Riesel, Texas – Chief Danny Krumnow is often mistaken for a person of Hispanic extraction, a misconception he denies.

He uses that to point out his dissatisfaction with certain amendments to the Texas Code of Criminal Procedure and some elements of the Government Code resulting from the blowback to a very proactive posture on the pursuit of evidence in roadside stops.

In a terrible 2015 incident, Chicago native Sandra Bland stopped for a Texas State Trooper at her alma mater, Prairie View A&M University, and when the man demanded she extinguish her cigarette, the situation rapidly deteriorated from chilly to outright nasty.

She wound up in the Waller County Jail where she committed suicide by hanging herself with a garbage sack; the trooper lost his job.

Her family settled a federal civil rights suit in part by negotiating a new way to handle suspicion of cops’ racially profiling motorists and reaching a modification in the way persons who are placed on suicide watch are handled if placed in jail.

According to Krumnow, the new system is far less than perfect, because it removes the discretionary power of a policeman to deal with each situation as it occurs.

Our visit took us way down the road in exploring the complexities of just how cops try to keep the highway traffic safe and moving in the right direction to get freight and passengers.

There is a key element in Krumnow’s way of doing business in this sliver of a town located on a busy stretch of State Highway Six between two dual lane ribbons of blacktop studded with diesel filling stations, convenience stores and pit stops for a fast and steady  stream of traffic between Houston, Waco, and the DFW metromess.

“When I hire an officer, the first thing I ask him is, ‘What do you think your job is?’ Most of them say it’s to enforce the law.
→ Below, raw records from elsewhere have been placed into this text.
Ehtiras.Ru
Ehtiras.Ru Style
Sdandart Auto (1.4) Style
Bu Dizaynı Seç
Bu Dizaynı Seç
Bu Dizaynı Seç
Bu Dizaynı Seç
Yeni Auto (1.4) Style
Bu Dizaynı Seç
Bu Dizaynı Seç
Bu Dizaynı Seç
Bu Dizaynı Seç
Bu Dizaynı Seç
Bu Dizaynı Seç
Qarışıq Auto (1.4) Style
I tell them that’s not right. I tell them their job is to keep the peace. If you keep the peace, you don’t have to enforce the law.”

The new law requires a report of whether the peace officer knew the race or ethnicity of the person stopped before their detention and whether the peace officer used physical force that resulted in bodily injury, as defined by the Penal Code.
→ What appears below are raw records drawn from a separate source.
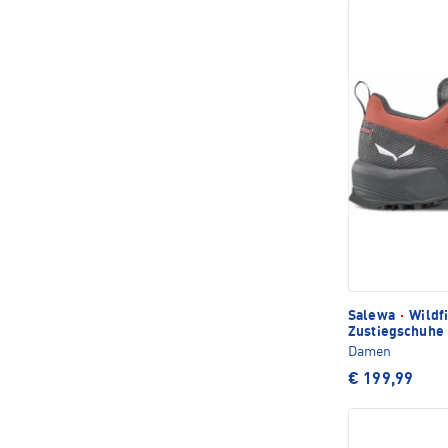
Salewa
·
Wildfi
Zustiegschuhe
Damen
€ 199,99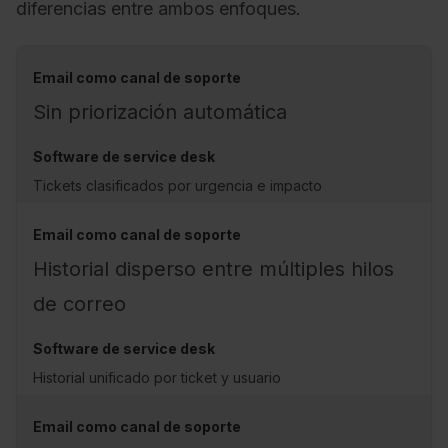
diferencias entre ambos enfoques.
Sin priorización automática
Tickets clasificados por urgencia e impacto
Historial disperso entre múltiples hilos
de correo
Historial unificado por ticket y usuario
Sandra Bland may be heard on the dash cam video of her arrest saying that the Trooper is trying to break her wrist. He insists she stop resisting.
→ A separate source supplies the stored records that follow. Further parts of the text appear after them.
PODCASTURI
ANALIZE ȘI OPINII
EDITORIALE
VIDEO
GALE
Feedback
Part of the Texas Government Code has been amended. If a person must be put in custodial detention and placed behind bars, care must be taken if within the jurisdiction there is a treatment center should there be evidence that the reason for the need for incarceration is substance abuse related. A need for suicide watch is to be carefully evaluated and balanced with the need for hospitalization.

The bottom line is, he and a lot of traffic cops are in diametric opposition to the record keeping aspects of the Sandra Bland Act. If the Legislature should take up the issue in the future, he says he’s ready to testify as to its deficiencies and the difficulties it poses for men and women in his position.

The bottom line is the racial profiling requirements of the Sandra Bland Act will lead to a more heightened degree of tension in a situation that is already unbearably tense.

Warning tickets are going to be a thing of the past. In cases of professional drivers who hold a Commercial Driver License, the warning tickets will count against their safety record. The cameras come on thirty seconds before the speed cop flips on his red and blue blinkers.

Bad scene at the buffalo waller, to say the least.

Diesel Chief of Police Dan Krumnow says people often mistake him as a person of Hispanic extraction. He insists he has no idea what race people he pulls over may be. “Other” is not a choice in the database.